The Application of Large Language Models in Producing Official Statistics: Integration with the Generic Statistical Business Process Model
Conference
Format: CPS Abstract - IAOS 2026
Session: Large Language Models & Machine Learning in official statistics
Tuesday 12 May 4:30 p.m. - 6 p.m. (Europe/Vilnius)
Abstract
Large Language Models (LLMs) represent a transformative advancement in artificial intelligence, offering unprecedented capabilities in natural language understanding and generation. In the realm of official statistics, where accuracy, timeliness, and transparency are paramount, LLMs hold significant potential to enhance various stages of statistical production.
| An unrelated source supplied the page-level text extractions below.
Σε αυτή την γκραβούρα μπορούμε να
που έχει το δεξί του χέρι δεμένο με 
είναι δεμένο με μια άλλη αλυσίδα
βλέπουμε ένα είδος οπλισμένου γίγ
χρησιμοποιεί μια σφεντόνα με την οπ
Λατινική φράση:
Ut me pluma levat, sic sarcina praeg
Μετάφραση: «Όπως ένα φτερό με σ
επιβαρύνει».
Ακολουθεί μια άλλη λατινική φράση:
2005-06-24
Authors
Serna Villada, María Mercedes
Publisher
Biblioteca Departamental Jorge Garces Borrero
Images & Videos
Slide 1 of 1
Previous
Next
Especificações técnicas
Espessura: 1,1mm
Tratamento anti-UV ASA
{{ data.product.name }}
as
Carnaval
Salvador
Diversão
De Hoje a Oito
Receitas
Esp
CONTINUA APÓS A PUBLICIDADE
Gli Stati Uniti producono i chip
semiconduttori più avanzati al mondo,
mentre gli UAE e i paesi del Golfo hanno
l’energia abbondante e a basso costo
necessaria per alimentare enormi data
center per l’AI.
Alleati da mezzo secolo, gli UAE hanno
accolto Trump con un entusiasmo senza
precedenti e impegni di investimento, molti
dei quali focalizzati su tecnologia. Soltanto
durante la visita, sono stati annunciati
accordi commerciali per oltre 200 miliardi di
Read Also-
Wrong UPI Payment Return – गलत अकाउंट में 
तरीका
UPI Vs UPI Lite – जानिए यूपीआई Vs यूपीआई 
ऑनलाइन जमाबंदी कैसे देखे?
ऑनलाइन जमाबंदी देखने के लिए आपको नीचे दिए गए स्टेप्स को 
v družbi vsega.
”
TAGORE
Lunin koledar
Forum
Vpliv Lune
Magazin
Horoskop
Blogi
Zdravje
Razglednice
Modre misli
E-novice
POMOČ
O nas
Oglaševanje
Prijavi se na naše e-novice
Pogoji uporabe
This paper examines the integration of LLMs with the Generic Statistical Business Process Model (GSBPM), a standardized framework for statistical processes adopted by national and international statistical offices. Drawing on recent case studies and guidelines, we explore applications across GSBPM phases, including text mining, data integration, script mining, and voice mining, while highlighting the role of machine learning (ML) and deep learning (DL) in improving natural language processing (NLP) and LLMs. A detailed review of LLM architecture, natural language modeling steps, and processing pipelines underscores their statistical relevance. We highlight benefits such as efficiency gains and improved data quality, and address challenges including biases and hallucinations. Recommendations for responsible implementation emphasize human oversight and ethical governance. By leveraging LLMs thoughtfully, statistical organizations can modernize operations while upholding public trust.